- Assignment -
Of the lines in the data below, write out exactly those from the one holding "left wrist: (288, 198, -22)" through the one holding "right shoulder: (331, 377, 14)", both included.

[Body or hand keypoint data]
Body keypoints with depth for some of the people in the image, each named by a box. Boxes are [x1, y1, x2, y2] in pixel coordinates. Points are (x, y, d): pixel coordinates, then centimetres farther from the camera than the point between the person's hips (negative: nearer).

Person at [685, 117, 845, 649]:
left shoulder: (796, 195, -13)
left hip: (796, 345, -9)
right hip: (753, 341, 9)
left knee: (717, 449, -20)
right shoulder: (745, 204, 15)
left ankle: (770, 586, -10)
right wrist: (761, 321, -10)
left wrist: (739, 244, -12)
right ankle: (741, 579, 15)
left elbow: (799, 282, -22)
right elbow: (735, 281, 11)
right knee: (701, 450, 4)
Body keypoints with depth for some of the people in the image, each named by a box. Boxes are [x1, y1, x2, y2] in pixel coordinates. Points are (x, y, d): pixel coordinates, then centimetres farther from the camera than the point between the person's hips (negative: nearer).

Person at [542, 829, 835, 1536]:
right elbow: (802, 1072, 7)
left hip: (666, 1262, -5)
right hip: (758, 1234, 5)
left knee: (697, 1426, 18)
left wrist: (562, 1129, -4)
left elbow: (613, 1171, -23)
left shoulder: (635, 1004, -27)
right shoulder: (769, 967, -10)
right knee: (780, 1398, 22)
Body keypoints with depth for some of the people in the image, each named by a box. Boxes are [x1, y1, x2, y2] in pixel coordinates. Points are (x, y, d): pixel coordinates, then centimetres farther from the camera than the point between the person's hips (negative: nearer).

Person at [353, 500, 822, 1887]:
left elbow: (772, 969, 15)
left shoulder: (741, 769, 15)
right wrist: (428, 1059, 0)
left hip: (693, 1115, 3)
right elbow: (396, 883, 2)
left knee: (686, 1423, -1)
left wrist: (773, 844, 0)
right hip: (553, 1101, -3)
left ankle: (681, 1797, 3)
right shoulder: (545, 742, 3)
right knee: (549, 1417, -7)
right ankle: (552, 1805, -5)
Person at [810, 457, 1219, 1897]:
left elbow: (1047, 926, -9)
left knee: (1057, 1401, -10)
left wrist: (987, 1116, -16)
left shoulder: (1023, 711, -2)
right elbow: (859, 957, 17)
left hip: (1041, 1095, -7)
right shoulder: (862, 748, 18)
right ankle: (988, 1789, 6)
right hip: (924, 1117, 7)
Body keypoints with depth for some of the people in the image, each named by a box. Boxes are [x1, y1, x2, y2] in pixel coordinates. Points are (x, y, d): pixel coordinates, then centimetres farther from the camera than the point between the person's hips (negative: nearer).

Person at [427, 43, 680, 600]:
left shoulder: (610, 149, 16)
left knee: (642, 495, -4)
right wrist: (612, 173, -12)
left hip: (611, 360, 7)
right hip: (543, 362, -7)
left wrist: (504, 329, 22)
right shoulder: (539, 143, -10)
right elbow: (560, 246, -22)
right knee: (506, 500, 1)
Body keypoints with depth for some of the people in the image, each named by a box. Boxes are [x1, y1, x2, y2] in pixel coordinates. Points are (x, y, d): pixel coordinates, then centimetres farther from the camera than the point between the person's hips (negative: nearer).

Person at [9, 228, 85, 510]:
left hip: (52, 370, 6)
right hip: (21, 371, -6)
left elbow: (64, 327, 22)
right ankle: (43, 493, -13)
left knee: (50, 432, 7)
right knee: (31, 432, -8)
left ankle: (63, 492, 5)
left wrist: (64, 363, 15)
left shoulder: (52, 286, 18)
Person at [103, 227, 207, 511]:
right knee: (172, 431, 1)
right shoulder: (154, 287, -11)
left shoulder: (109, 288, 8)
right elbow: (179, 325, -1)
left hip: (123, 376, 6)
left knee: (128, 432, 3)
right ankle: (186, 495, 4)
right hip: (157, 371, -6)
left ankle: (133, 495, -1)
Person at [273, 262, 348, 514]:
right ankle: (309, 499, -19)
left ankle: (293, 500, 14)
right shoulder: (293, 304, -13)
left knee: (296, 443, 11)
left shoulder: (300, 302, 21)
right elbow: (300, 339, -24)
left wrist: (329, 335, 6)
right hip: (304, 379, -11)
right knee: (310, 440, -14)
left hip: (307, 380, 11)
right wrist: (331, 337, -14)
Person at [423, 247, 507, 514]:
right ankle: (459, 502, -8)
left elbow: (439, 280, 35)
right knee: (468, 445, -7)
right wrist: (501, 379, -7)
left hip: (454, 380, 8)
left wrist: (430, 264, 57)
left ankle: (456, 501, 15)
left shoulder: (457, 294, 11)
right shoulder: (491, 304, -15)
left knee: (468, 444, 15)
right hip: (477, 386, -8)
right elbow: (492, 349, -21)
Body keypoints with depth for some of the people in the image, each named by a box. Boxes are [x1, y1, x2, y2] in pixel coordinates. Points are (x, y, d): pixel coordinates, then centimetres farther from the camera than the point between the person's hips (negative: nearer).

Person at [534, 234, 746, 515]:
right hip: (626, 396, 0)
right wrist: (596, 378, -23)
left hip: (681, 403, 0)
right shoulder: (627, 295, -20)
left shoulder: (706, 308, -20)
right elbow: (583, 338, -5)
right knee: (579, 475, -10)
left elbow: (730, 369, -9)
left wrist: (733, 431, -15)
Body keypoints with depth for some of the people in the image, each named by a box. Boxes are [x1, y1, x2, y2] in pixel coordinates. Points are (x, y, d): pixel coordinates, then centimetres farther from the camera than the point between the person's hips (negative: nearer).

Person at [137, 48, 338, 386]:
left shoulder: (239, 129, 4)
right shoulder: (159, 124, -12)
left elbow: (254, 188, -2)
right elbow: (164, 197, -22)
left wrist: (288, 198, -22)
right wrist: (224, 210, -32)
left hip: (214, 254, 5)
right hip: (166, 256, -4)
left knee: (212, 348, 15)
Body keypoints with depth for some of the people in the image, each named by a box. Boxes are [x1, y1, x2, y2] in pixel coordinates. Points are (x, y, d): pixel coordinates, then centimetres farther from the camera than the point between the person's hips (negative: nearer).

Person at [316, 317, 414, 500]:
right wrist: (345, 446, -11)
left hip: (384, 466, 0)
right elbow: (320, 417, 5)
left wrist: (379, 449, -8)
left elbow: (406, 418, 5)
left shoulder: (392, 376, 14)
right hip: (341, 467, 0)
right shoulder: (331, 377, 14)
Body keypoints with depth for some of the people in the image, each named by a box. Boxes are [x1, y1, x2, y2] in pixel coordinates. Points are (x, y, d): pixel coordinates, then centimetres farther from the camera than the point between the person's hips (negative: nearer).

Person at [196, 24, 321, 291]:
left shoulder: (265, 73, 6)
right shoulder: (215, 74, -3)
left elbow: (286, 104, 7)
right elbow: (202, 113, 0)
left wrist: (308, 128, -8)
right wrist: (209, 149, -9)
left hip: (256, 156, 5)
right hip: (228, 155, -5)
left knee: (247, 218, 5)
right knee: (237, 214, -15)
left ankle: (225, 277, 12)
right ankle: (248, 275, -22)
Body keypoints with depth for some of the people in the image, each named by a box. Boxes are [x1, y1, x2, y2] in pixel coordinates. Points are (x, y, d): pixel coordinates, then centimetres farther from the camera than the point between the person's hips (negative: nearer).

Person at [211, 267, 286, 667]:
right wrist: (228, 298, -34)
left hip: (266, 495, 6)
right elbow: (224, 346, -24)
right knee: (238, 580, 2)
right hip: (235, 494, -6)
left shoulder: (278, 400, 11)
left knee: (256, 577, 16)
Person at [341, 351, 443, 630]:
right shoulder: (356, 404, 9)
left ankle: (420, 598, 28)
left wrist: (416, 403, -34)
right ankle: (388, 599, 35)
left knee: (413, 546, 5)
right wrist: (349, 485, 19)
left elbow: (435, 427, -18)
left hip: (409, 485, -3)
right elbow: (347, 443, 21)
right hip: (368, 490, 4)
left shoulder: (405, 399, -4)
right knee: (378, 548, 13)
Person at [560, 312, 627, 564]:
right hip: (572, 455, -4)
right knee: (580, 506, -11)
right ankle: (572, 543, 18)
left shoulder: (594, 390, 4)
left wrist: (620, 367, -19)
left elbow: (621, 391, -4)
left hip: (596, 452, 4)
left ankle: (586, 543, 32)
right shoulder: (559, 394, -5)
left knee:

- Answer box -
left wrist: (288, 198, -22)
right wrist: (224, 210, -32)
left hip: (214, 254, 5)
right hip: (166, 256, -4)
left knee: (212, 348, 15)
Body keypoints with depth for some of the people in the image, each named by a box. Boxes are [x1, y1, x2, y2] in pixel coordinates. Points are (x, y, d): pixel coordinates, then centimetres farther from the camera than the point between the person's hips (negative: nearer).

Person at [316, 317, 414, 500]:
right wrist: (345, 446, -11)
left hip: (384, 466, 0)
right elbow: (320, 417, 5)
left wrist: (379, 449, -8)
left elbow: (406, 418, 5)
left shoulder: (392, 376, 14)
right hip: (341, 467, 0)
right shoulder: (331, 377, 14)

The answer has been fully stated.